TO-DO ITEM. Transcribe every one of the lines below word for word, and leave the pictures out of your transcription.

Records excerpted from a collection
════════════════════
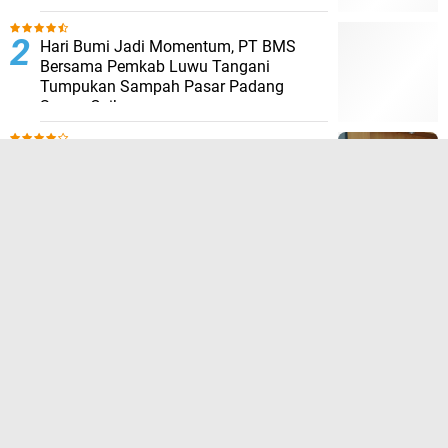
Hari Bumi Jadi Momentum, PT BMS
Bersama Pemkab Luwu Tangani
Tumpukan Sampah Pasar Padang
Sappa Caibernews.
Bupati Luwu Sampaikan Jawaban atas
Pandangan Umum Fraksi DPRD
terhadap Ranperda APBD 2026
Kapolres Luwu Pimpin Wisuda
Purnabakti : Terima Kasih Atas Semua
Dedikasinya
Atlet Basket Putri Luwu Dikeluarkan
Tanpa Alasan yang Jelas, Ketua Perbasi
Sebut Ada Upaya Menjatuhkan Dirinya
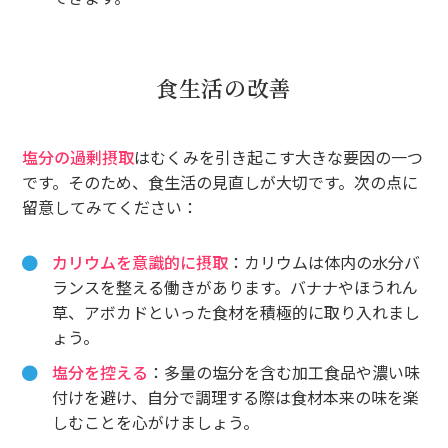
食生活の改善
塩分の過剰摂取
はむくみを引き起こす大きな要因の一つ
です。そのため、食生活の見直しが大切です。次の点に
留意してみてください：
カリウムを意識的に摂取
：カリウムは体内の水分バ
ランスを整える働きがあります。バナナやほうれん
草、アボカドといった食材を積極的に取り入れまし
ょう。
塩分を控える
：多量の塩分を含む加工食品や濃い味
付けを避け、自分で調理する際は食材本来の味を楽
しむことを心がけましょう。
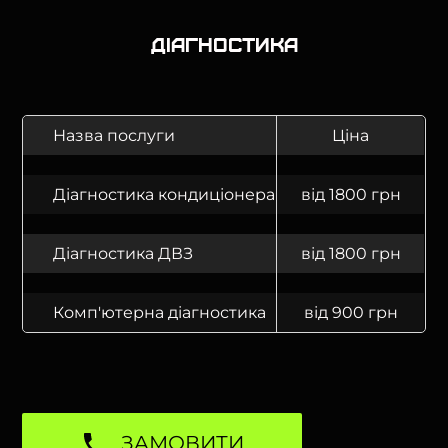
Діагностика
Назва послуги
Ціна
Діагностика кондиціонера
від 1800 грн
Діагностика ДВЗ
від 1800 грн
Комп'ютерна діагностика
від 900 грн
ЗАМОВИТИ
════════════════════
EXPECTED ANSWER.
Hari Bumi Jadi Momentum, PT BMS
Bersama Pemkab Luwu Tangani
Tumpukan Sampah Pasar Padang
Sappa Caibernews.
Bupati Luwu Sampaikan Jawaban atas
Pandangan Umum Fraksi DPRD
terhadap Ranperda APBD 2026
Kapolres Luwu Pimpin Wisuda
Purnabakti : Terima Kasih Atas Semua
Dedikasinya
Atlet Basket Putri Luwu Dikeluarkan
Tanpa Alasan yang Jelas, Ketua Perbasi
Sebut Ada Upaya Menjatuhkan Dirinya
食生活の改善
塩分の過剰摂取
はむくみを引き起こす大きな要因の一つ
です。そのため、食生活の見直しが大切です。次の点に
留意してみてください：
カリウムを意識的に摂取
：カリウムは体内の水分バ
ランスを整える働きがあります。バナナやほうれん
草、アボカドといった食材を積極的に取り入れまし
ょう。
塩分を控える
：多量の塩分を含む加工食品や濃い味
付けを避け、自分で調理する際は食材本来の味を楽
しむことを心がけましょう。
Діагностика
Назва послуги
Ціна
Діагностика кондиціонера
від 1800 грн
Діагностика ДВЗ
від 1800 грн
Комп'ютерна діагностика
від 900 грн
ЗАМОВИТИ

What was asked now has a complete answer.